It wasn't until after Darrel's treatments were underway at the Hospital for Sick Children that he discovered the joys of video games. I had an old Sega Genesis system in the house before that, but the majority of the selection of the games I had were not the kind to appeal to a 5 year old. At Sick Kids, especially on the patients on the 8th Floor, this was not the case. With several Nintendo GameCube FunCentres and selection of games available, it made each hospital visit (whether it be long or short) a bit easier to deal with. It didn't seem to matter if he was having a good or bad day, the challenges of the video games seemed to take his mind ( and ours too) to a diiferent place, far away from the unpleasant surroundings we found ourselves in, at least for a short period of time anyways.
Soon we would have a GameCube system and every game Darrel and his sisters wanted at our home (with the help of the Children's Wish Foundation). Darrel became quite attached to playing Zedla (with Mommy) and MarioKart (with Daddy). Memory Cards made it possible for our adventures and high scores to be saved, and travel with him to Sick Kids or Grand River Hospital in Kitchener. With his GameBoy, and later DS, he would always have something available to him whenever he wanted to play. The joys and frustrations he experienced while
enjoying these games played a big part in the two years he battled his cancer. To this day, I can not play a video game without thinking back to the times I got to experience them with my son.
This past Christmas, with the purchase of the Nintendo Wii, remembering those times were unavoidable. I made sure we bought the new version of MarioKart, as it seemed only natural that it was here. I was happily surprised that the game consists not only some new courses, but also several from each of the old Nintendo sytems. Since I had previously played most of them with Darrel, there feels like a connection to him from both the past and present. I'm still not the greatest with the new way of controlling the action, but then again, Darrel never liked to lose, so it's just as well I haven't mastered yet.

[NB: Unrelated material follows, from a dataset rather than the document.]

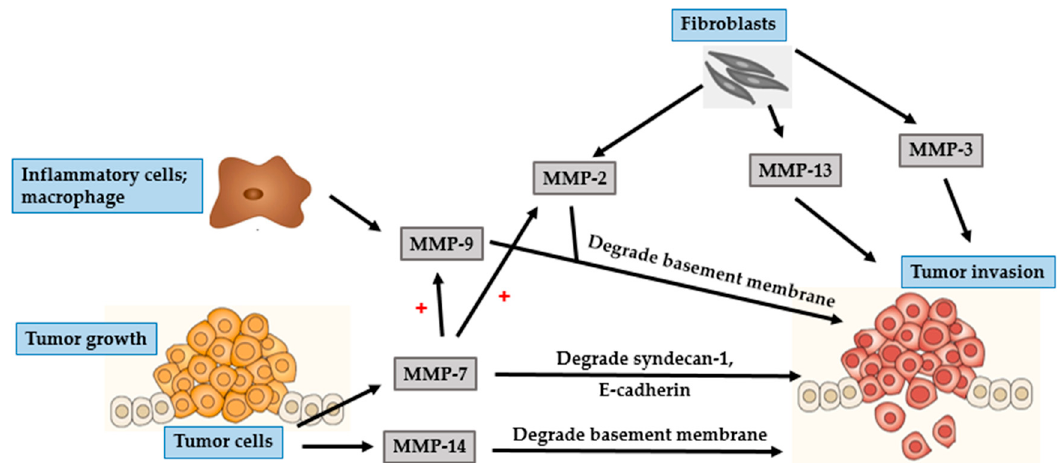
Figure 5. Role of MMPs in SCC tumor invasion. Fibroblasts secrete MMP-2, MMP-3, and MMP-13 to promote tumor invasion. Inflammatory cells secrete MMP-9 that degrades the basement membrane, leading to tumor invasion. SCC cells secrete MMP-7, which degrades syndecan-1, E-cadherin and induces the expression of MMP-2 and MMP-9. Additionally, SCC cells secrete MMP-14, which degrades the basement membrane. The expression of both MMP-7 and MMP-14 are important for tumor invasion.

Though I like the advances of the Wii, I sometimes wonder how the kids currently at Sick Kids are making out with the system (if the hospital is switching over to it)? Nintendo seems to have been the choice for the FunCentres that the Starlight Foundation puts into children's hospitals for quite some time, so I figure it will happen eventually. With most games
requiring some kind of physical interaction, will they be able to still be able to get the same kind of release from it that Darrel did? I'd hate to think that playing a video game would become too much of a burden or hinderance to a child who has enough upsetting things going on in their lives already. I'm sure this has been taken into consideration, and the appropriate actions will be taken as needed.
The Wii also is set up to play the GameCube games, so our extensive collection can still be used from time to time. Darrel's memory cards are still here, with his gaming achievements and high scores still preserved. Never to be beaten, but unfortunately never to be imporved on either. For me, video games, particularly Zelda and MarioKart, will always mean something different, something more, and something special. Like Darrel, they will remain a part of me forever.